外部専門家の力を借りて、連結決算の不安を“見える化”する
連結決算の時期になると、「全体の流れを理解している担当者が少なく、外注先とのやり取りが不安」という声をよく耳にします。
個別決算と比べて、連結決算は子会社のデータ収集、消去仕訳、連結修正、注記作成など、多岐にわたる工程が存在します。ところが、社内でこの一連のプロセスを体系的に理解している人材は限られており、結果として“誰が何をどこまでやるのか”が曖昧になりがちです。
こうした状況で有効なのが、外部の連結決算専門家をパートナーとして活用することです。

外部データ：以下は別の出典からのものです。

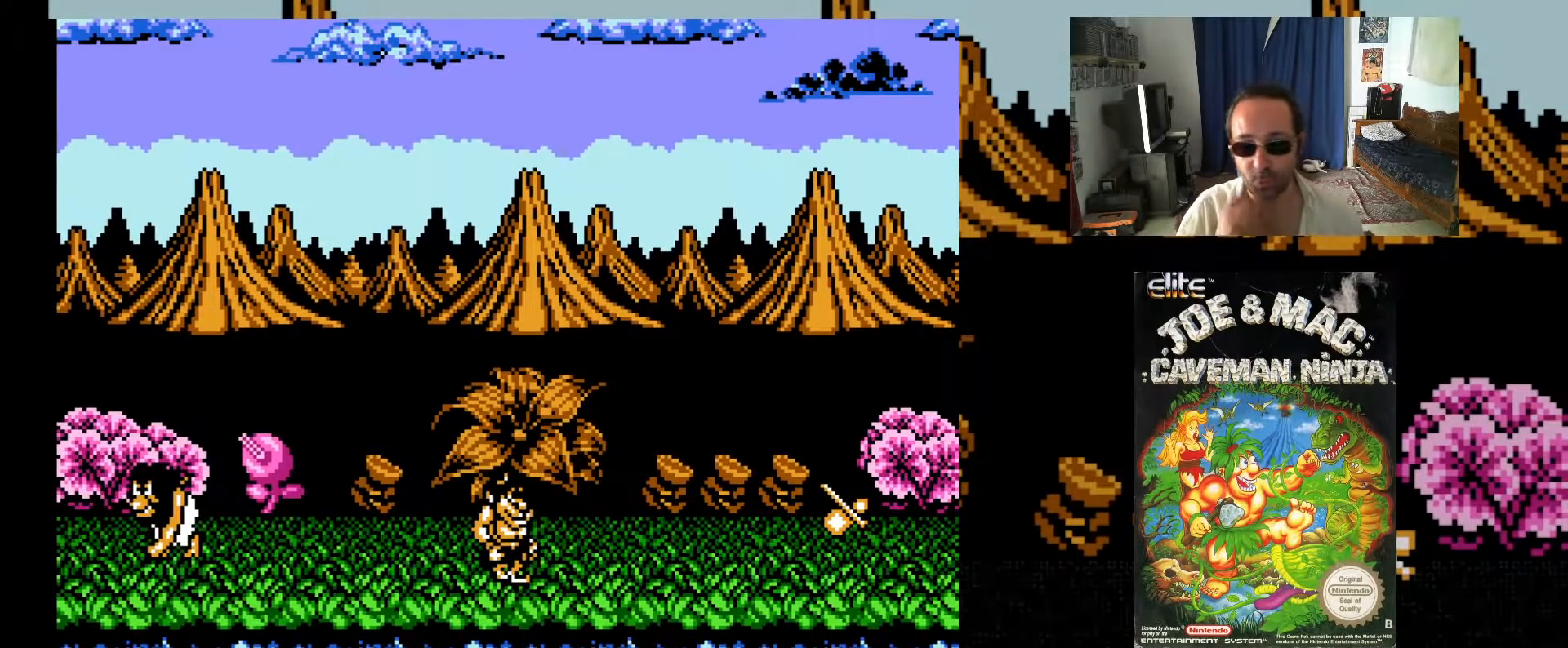
{"buttons": [], "events": []}
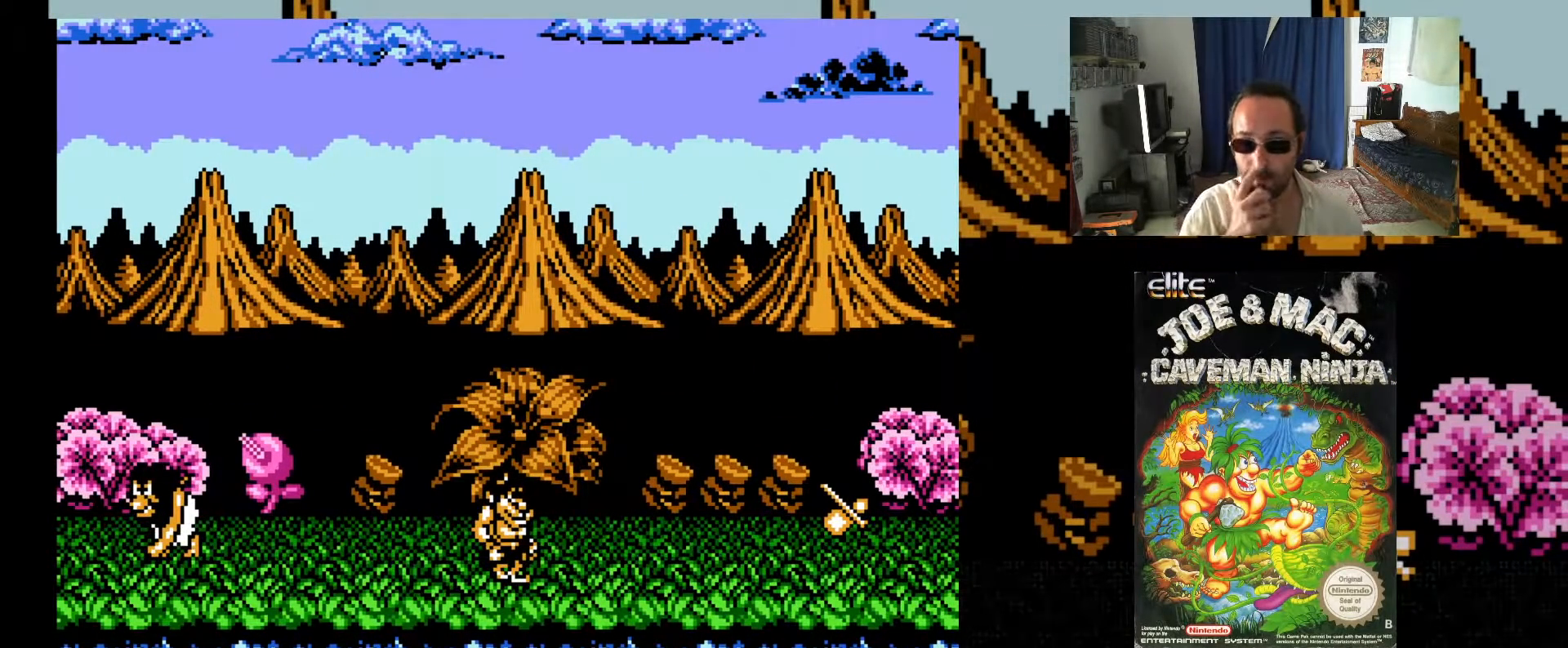
{"buttons": [], "events": []}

単なる業務委託ではなく、プロセス全体の整理・改善を含めた「共創」の形で外部リソースを取り入れることで、いくつものメリットが生まれます。
第一のメリットは、属人的な知識からの脱却です。専門家は、複数社の実務を経験しているため、一般的なベストプラクティスを理解しています。その知見をもとに、社内手順やフォーマットを整理することで、誰が担当しても一定水準で対応できる仕組みを構築できます。これは、担当者の異動や退職があっても連結決算を止めない“仕組み化”につながります。

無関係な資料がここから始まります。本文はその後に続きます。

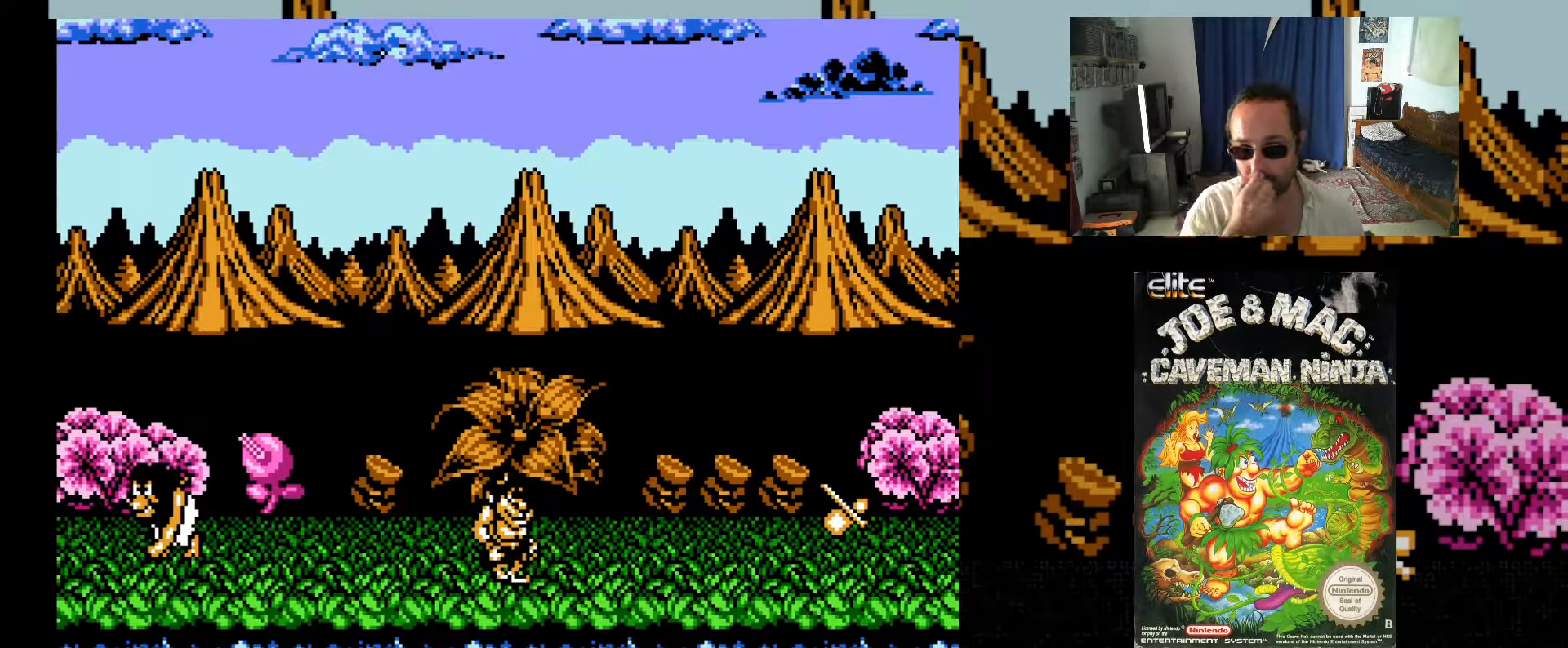
{"buttons": [], "events": []}
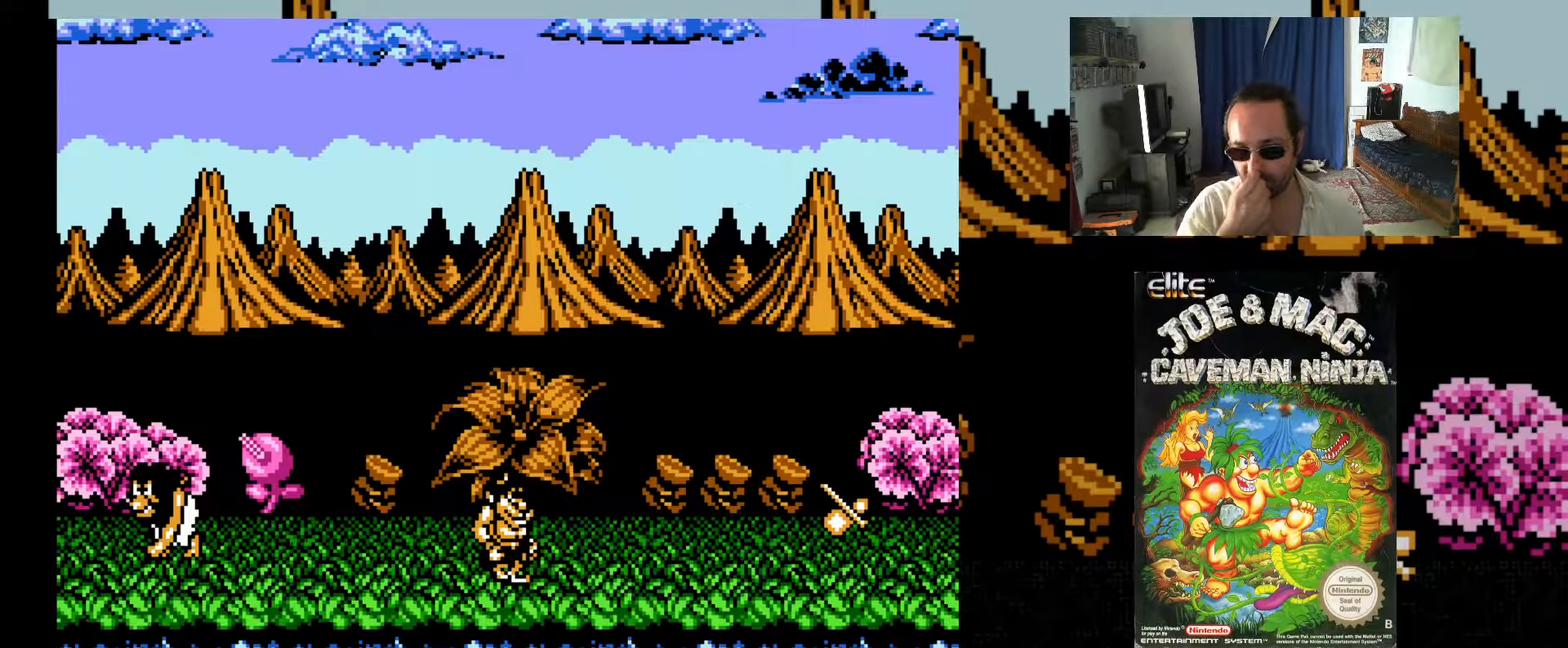
{"buttons": [], "events": []}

第二に、外注先との連携がスムーズになるという点です。外部専門家は、外注先との間に立って、業務範囲や成果物の明確化、コミュニケーションルールの策定を支援してくれます。結果として、双方の認識ズレや手戻りが減り、納期のリスクも低減します。
さらに、経営層にとっての安心感も大きな価値です。プロセス全体を把握できる専門家が関与することで、決算スケジュールやリスクの見通しが明確になり、突発的なトラブルにも柔軟に対応できる体制が整います。これは単に「作業を任せる」以上に、ガバナンス強化にも直結する効果です。

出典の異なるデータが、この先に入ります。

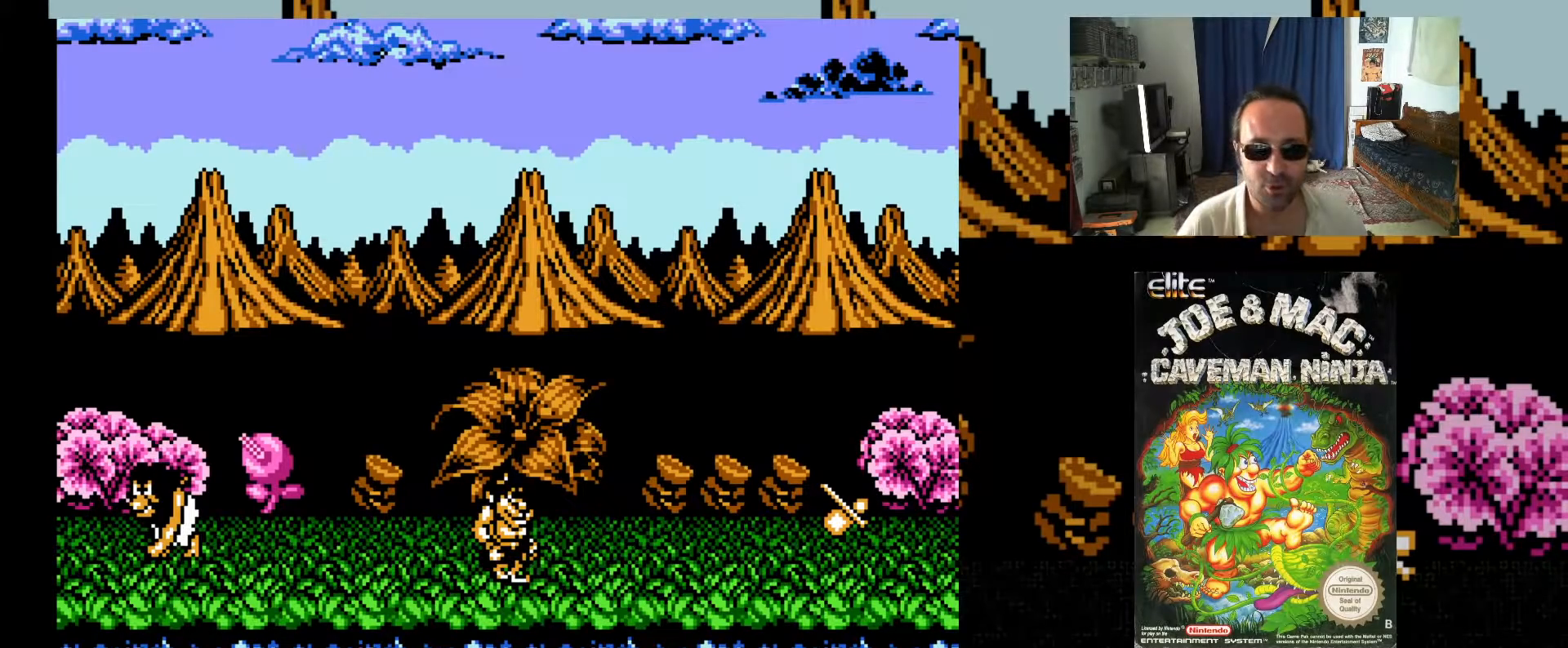
{"buttons": ["DPAD_RIGHT"], "events": [[300, "DPAD_RIGHT", "down"], [300, "START", "down"], [417, "START", "up"]]}
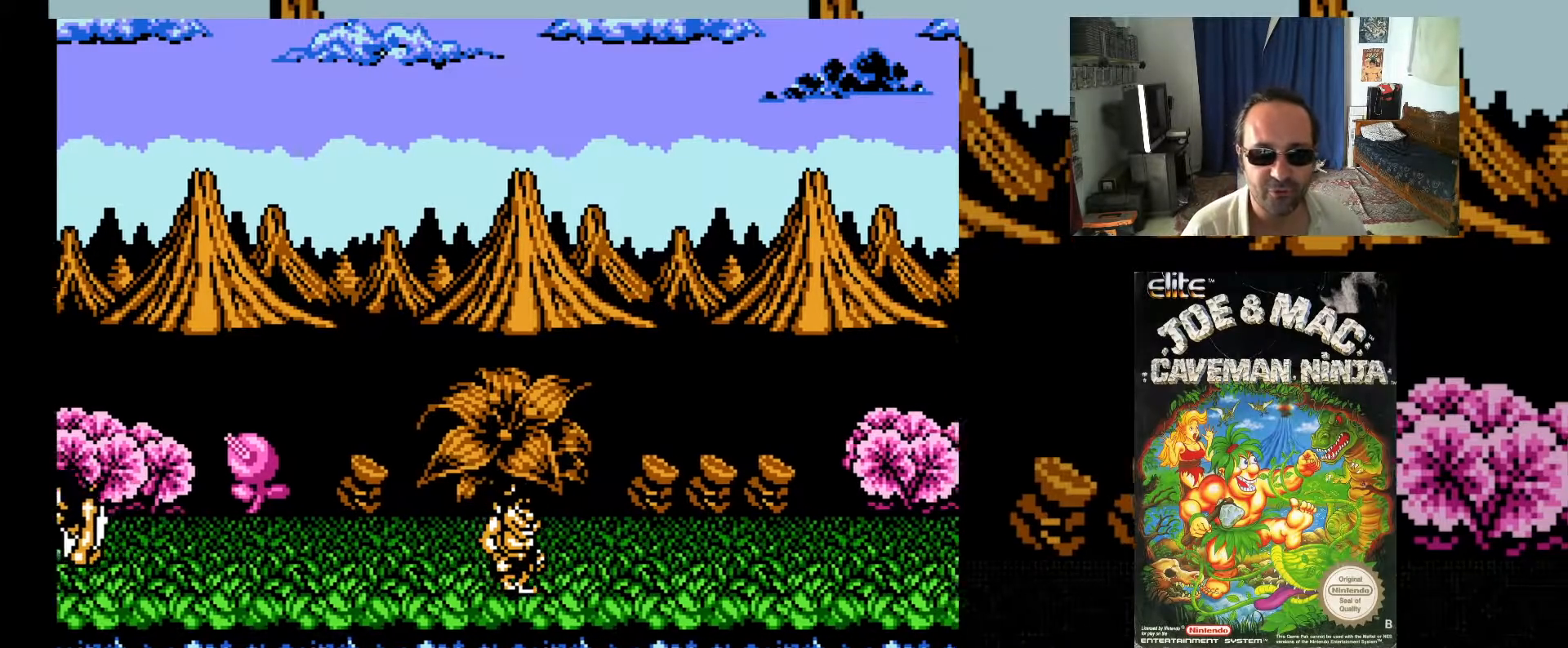
{"buttons": ["DPAD_RIGHT"], "events": []}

連結決算の外注には「コストがかかる」という印象もありますが、属人化によるリスクや手戻りの損失を考えれば、むしろ**“投資”としての効果**が期待できます。
社内の限られた担当者に負担を集中させるのではなく、専門家の知見を活用してプロセスを標準化することが、長期的にはもっとも効率的な選択肢となるでしょう。